How — and Why — Obama Kept a Jailed Yemeni Journalist From Being Pardoned

A journalist is arrested, convicted by a kangaroo court, and imprisoned because he reports stories embarrassing to the government under which he lives. After a great public outcry, the President of the country is preparing to pardon him when he receives a telephone call from the leader of a foreign country. That leader, also shamed by the journalist’s reporting, asks him to keep the man behind bars. The President complies; and an innocent man remains incarcerated for the crime of telling the truth.

According to a detailed article by Jeremy Scahill in the Nation, that is precisely what happened in Yemen on February 2, 2011. The innocent journalist is Abdulelah Haider Shaye; the President of Yemen at the time was Ali Abdullah Saleh; and the foreign leader who convinced Saleh not to pardon Shaye is none other than Barack Obama, President of the United States.

Shaye, 35, is a highly respected investigative journalist of the type that is always in short supply: one who takes the time to get the facts for himself and to report them, letting the chips fall where they may.

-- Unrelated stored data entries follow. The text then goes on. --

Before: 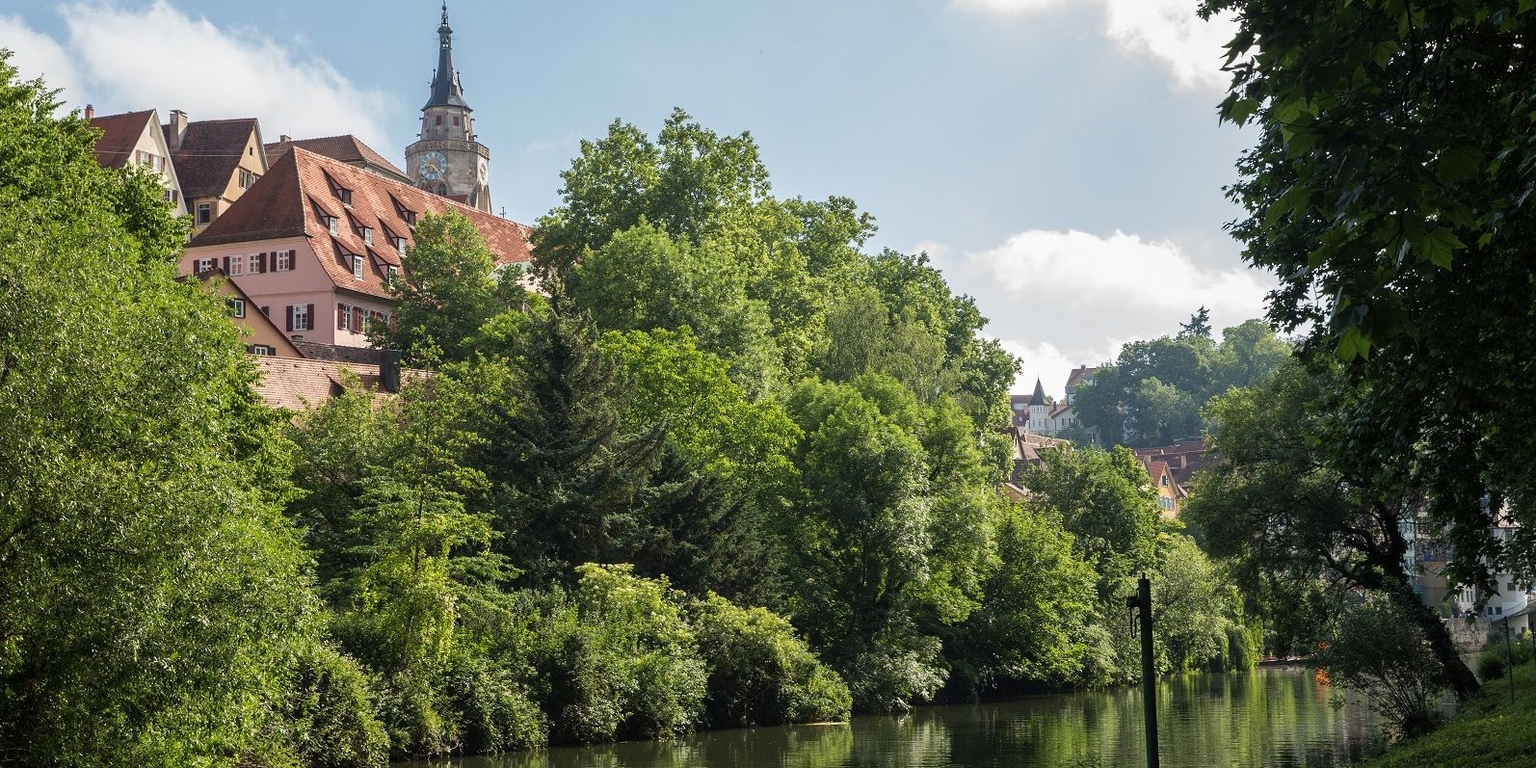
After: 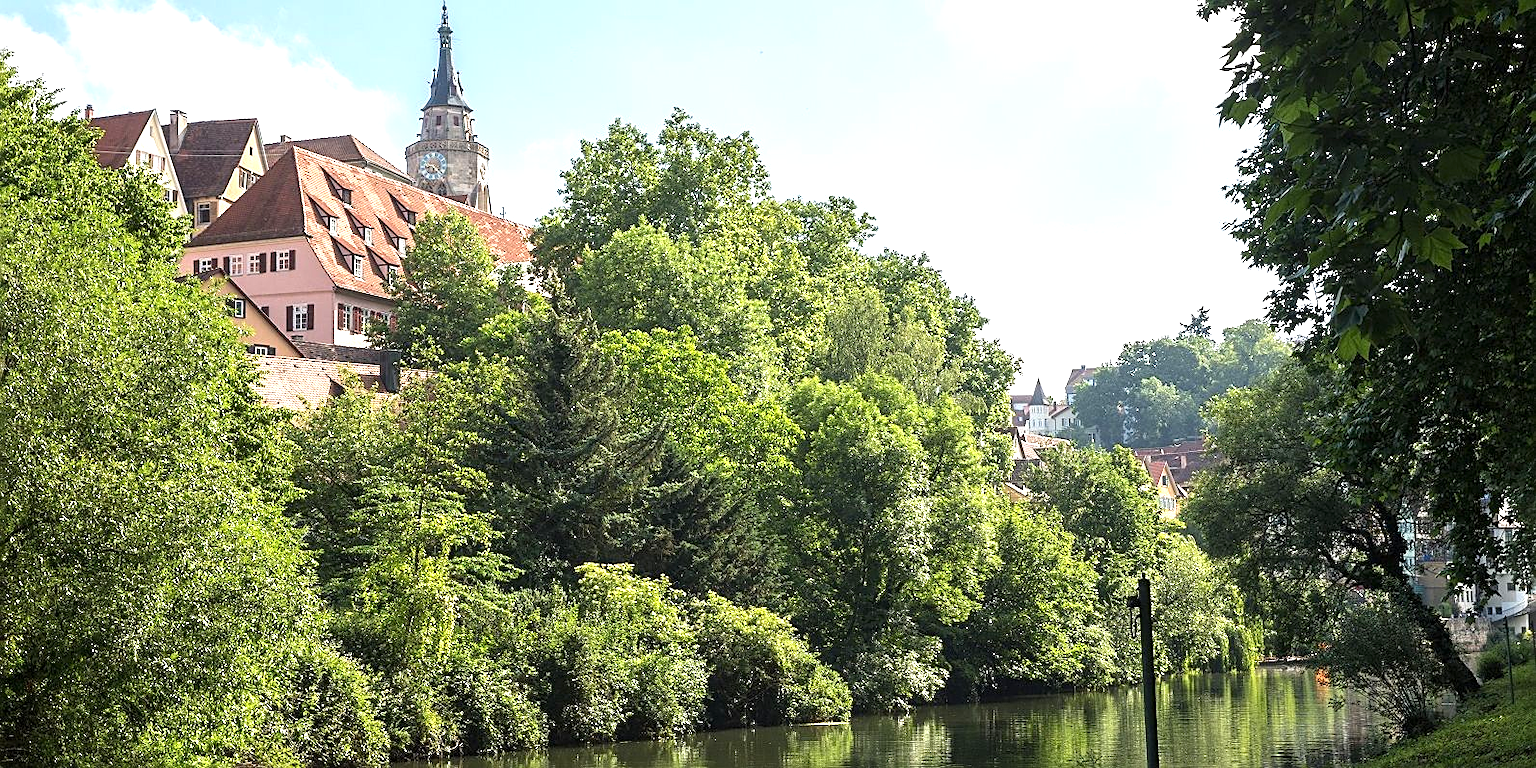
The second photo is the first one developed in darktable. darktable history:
sharpen: on, module defaults
exposure: exposure 0.948 EV, compensate highlight preservation false
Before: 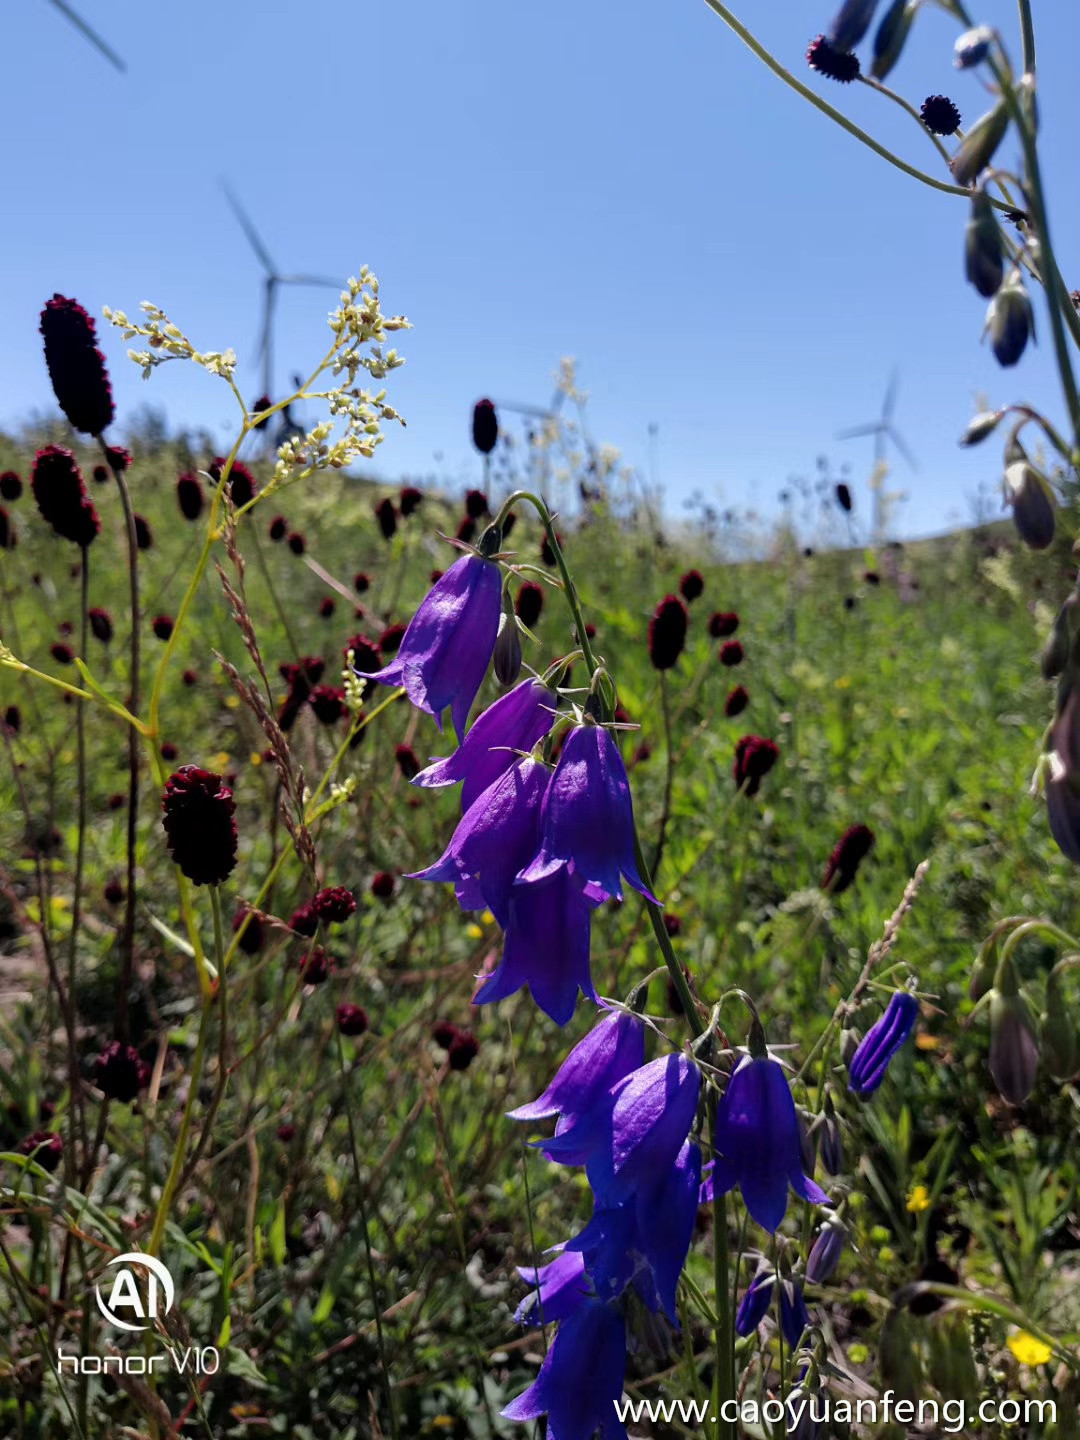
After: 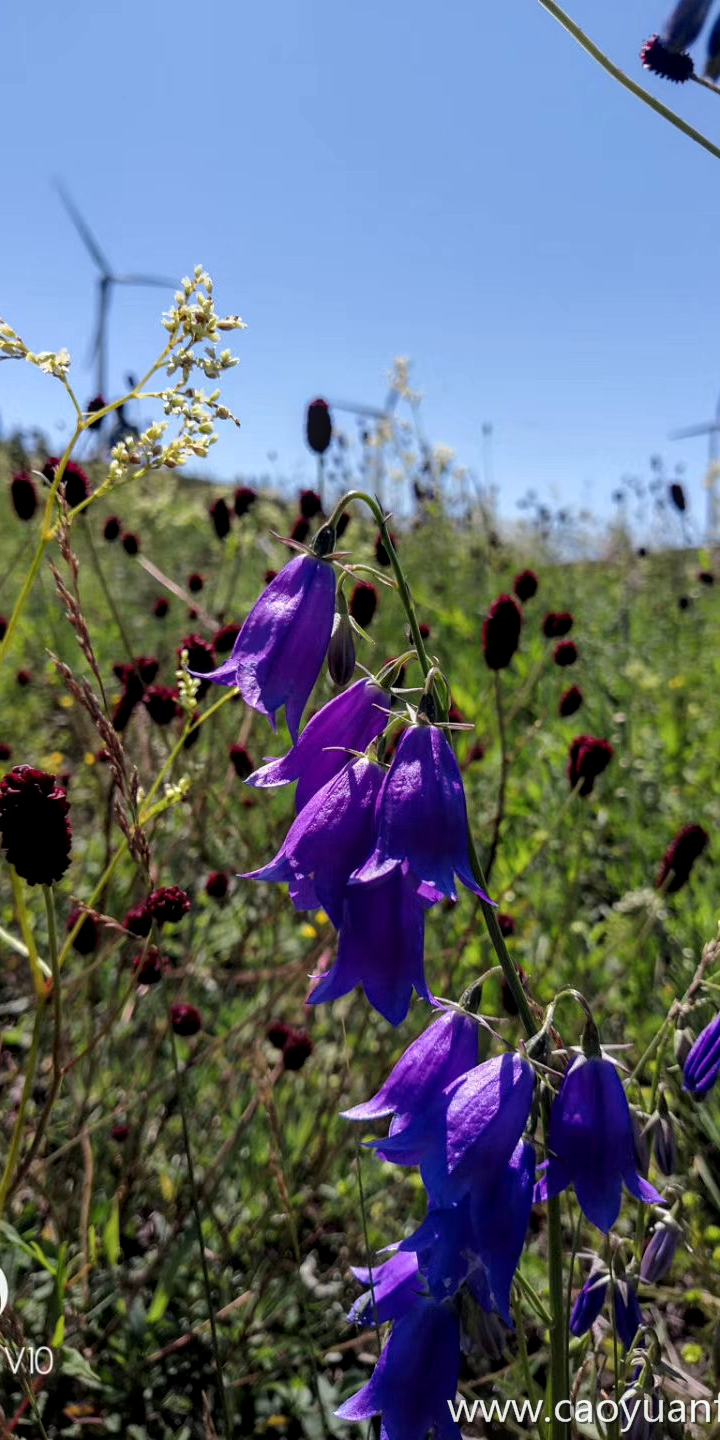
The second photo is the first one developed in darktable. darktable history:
crop and rotate: left 15.446%, right 17.836%
local contrast: on, module defaults
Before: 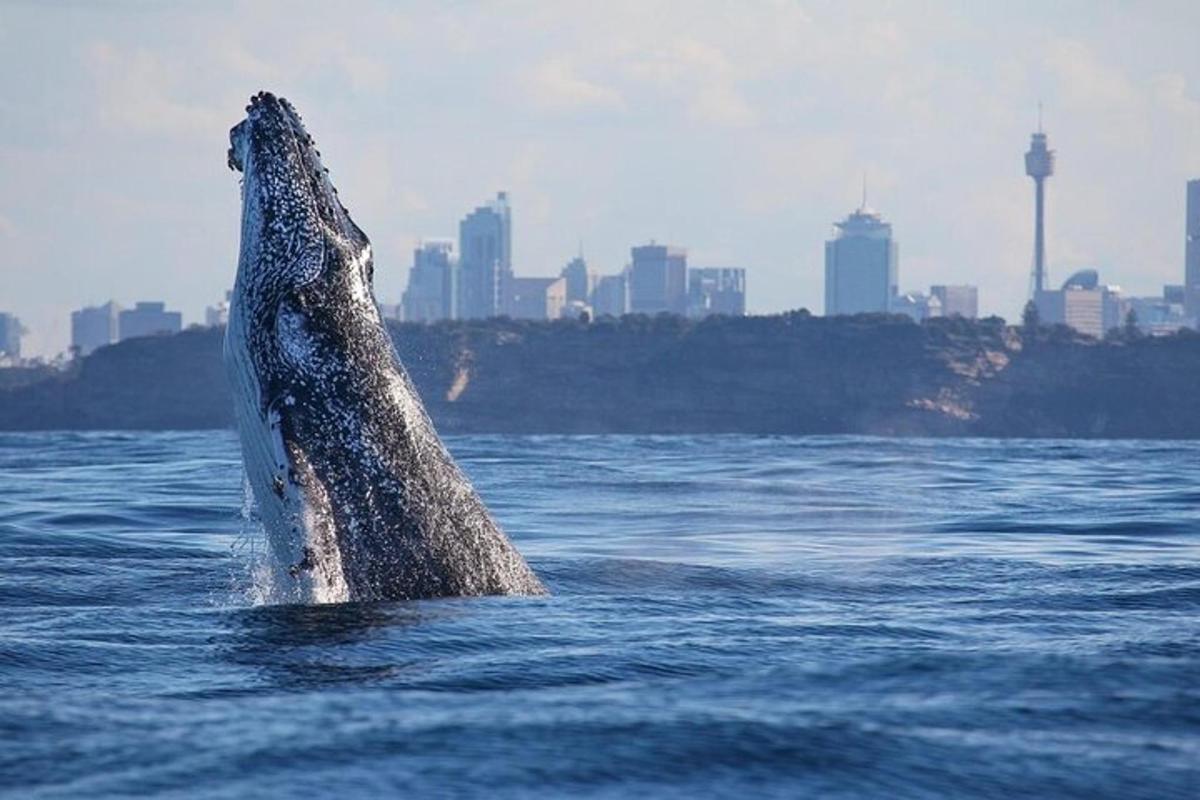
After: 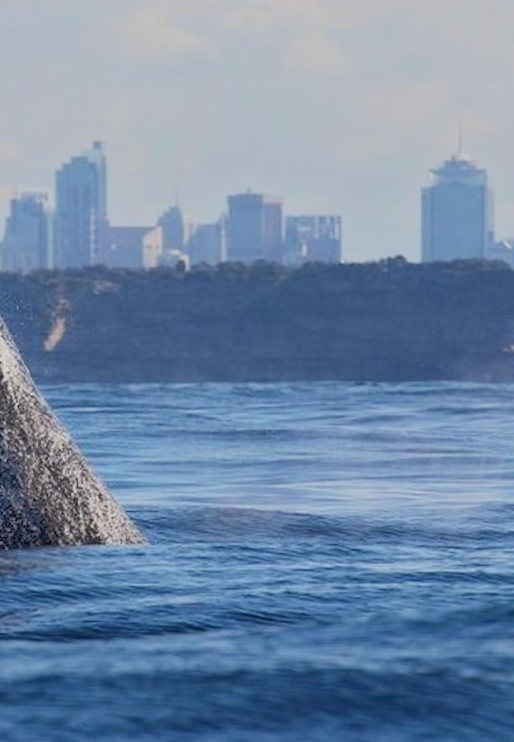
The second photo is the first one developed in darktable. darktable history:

He is not content simply to rehash government press releases; but though he has interviewed many al-Qaeda figures, he does not repeat what they say uncritically either. He abhors the criminal tactics of both terrorists and state functionaries and exposes them.

Shaye is “very open-minded and rejects extremism,” his best friend, dissident Yemeni political cartoonist Kamal Sharaf, told Scahill. “He was against violence and the killing of innocents in the name of Islam. He was also against killing innocent Muslims with pretext of fighting terrorism. In his opinion, the war on terror should have been fought culturally, not militarily. He believes using violence will create more violence and encourage the spread of more extremist currents in the region.”

The U.S. government says Shaye was “facilitating” the work of al-Qaeda in the Arabian Peninsula (AQAP), though it refuses to present any evidence to back up its assertion. Shaye is related by marriage to the radical Islamic cleric Abdul Majid al Zindani, the founder of Imam University whom the U.S. government has deemed a terrorist. Shaye has used this relationship and other connections to gain access to al-Qaeda leaders not because he sympathizes with them but simply to get a good story — and sometimes to expose them for the criminals that they are.